Look, busy days happen no matter what profession you’re in, and I’ve seen it create unnecessary stress and anxiety in people because they haven’t figured out a manageable way to thrive under this type of pressure and they allow their to-do list to control them.
Don’t let this happen to you!
Remember that you are in charge of how you feel throughout the day so if you are under a lot of stress or pressure and there seems to be too much to do, make time first thing in the morning to write everything that’s on your mental to-do list as well as your goal(s) for the day/week/quarter/month (however you like to set that up).
Here’s what I do when I start to feel overwhelmed with busy-ness:
- During my jorurnaling time, I quickly jot down my goals for the day and/or quarter.
- Write out everything that’s swirling in my brain to-do-wise: Creating content, calling the doctor, taking dog to the park, business development, answering that email, exercise, etc.
- Re-read the list and cross out anything that isn’t time-sensitive or tied directly to my goal(s).
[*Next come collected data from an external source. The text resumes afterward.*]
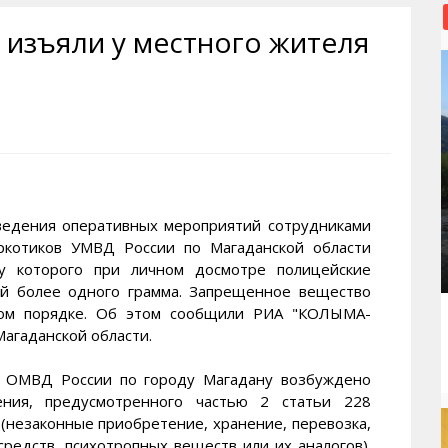
рактивная карта
ториум
Кинохроника Магадана
УМВД
 изъяли у местного жителя
и о Колыме
т
3D районы города
Косторезы Магадана
ители экрана. Заставки
оустройство
Фотоальбом
Профсоюзы
йн вебкамеры в Магадане
ека
Соцподдержка
олыжная школа
Рыбу ловим
енты
Магадан в Instagram
дения оперативных мероприятий сотрудниками
ркотиков УМВД России по Магаданской области
 у которого при личном досмотре полицейские
ой более одного грамма. Запрещенное вещество
ном порядке. Об этом сообщили РИА "КОЛЫМА-
агаданской области.
м ОМВД России по городу Магадану возбуждено
ения, предусмотренного частью 2 статьи 228
(незаконные приобретение, хранение, перевозка,
средств, психотропных веществ или их аналогов).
Walking the dog is necessary but I don’t have to take him to the park to get exercise, so that goes out the window. Calling the doctor can wait a day; I might make my workout shorter or go to a Pilates class instead. Prune the to-do list and focus on those important things first.
- Do the hardest thing first, take a break (i.e. walk the dog), and then go back and continue working on my much shorter to-do list.
Without this morning habit of really looking at what needs to happen that day, I start to head into the downward spiral of stress and anxiety and end up getting nothing done anyway.
As for affirmations, this is something fairly new to my morning behavior and so far I’m into it. Every once in a while I get really focused on a certain aspect of my life and I jot down affirmations to reinforce the new belief/behavior/concept/idea into my head.
For example, if I’m focused on prioritizing my health I will jot down a few affirmations on notecards or a whiteboard that reinforce the habit I’m trying to create and how I want to feel, like:
I am energized, clear-headed and focused.
My body is strong, healthy, and capable of amazing feats of strength.
I take care of my body and look and feel amazing as a result.
This might come across as woo-woo to many of you but I like to think of this affirmation exercise as way of re-wiring the brain.
You might have a great workout routine down, but if you’re doing it while hating yourself in the process then it’s not much help in the long-run. Affirmations help affirm new belief systems into our brains, and it’s been especially helpful in changing my fearful, negative thought patterns into better ones.
I leave exercise last because while it can be a great way to start your day, I understand this doesn’t always work with people’s schedules.
Morning exercise used to be a part of my morning routine and while it was tough to get motivated for the gym so early, I loved how it made me feel the rest of the day. Just imagine doing the hardest thing possible first thing in the morning, getting it out of the way, and accomplishing something before most people have even had their breakfast! There is a lot of joy and sense of achievement that comes with putting exercise first thing in the morning.
If a workout routine can’t fit into your morning, that’s fine. Just put in some type of movement into your morning routine, like walking the dog, getting out in nature, or some light stretching at home. It’s a much gentler way to get the body to wake up than jolting your brain awake with shots of caffeine.
Allow Your Habits to Evolve With You
Remember how I diligently trained every morning at 5:30am?
Well, these days my priorities and lifestyle have changed, which means morning exercise is no longer a part of my morning routine. Fitness is still important for me to feel balanced, energized, and healthy, but it didn’t kill me to move it to the afternoons.
Give yourself permission to evolve and change your habits. Yes, habits are meant to stick around long-term, but once it’s served its purpose, there’s no law that says you can’t ditch it, alter it, or move it to a different time of day.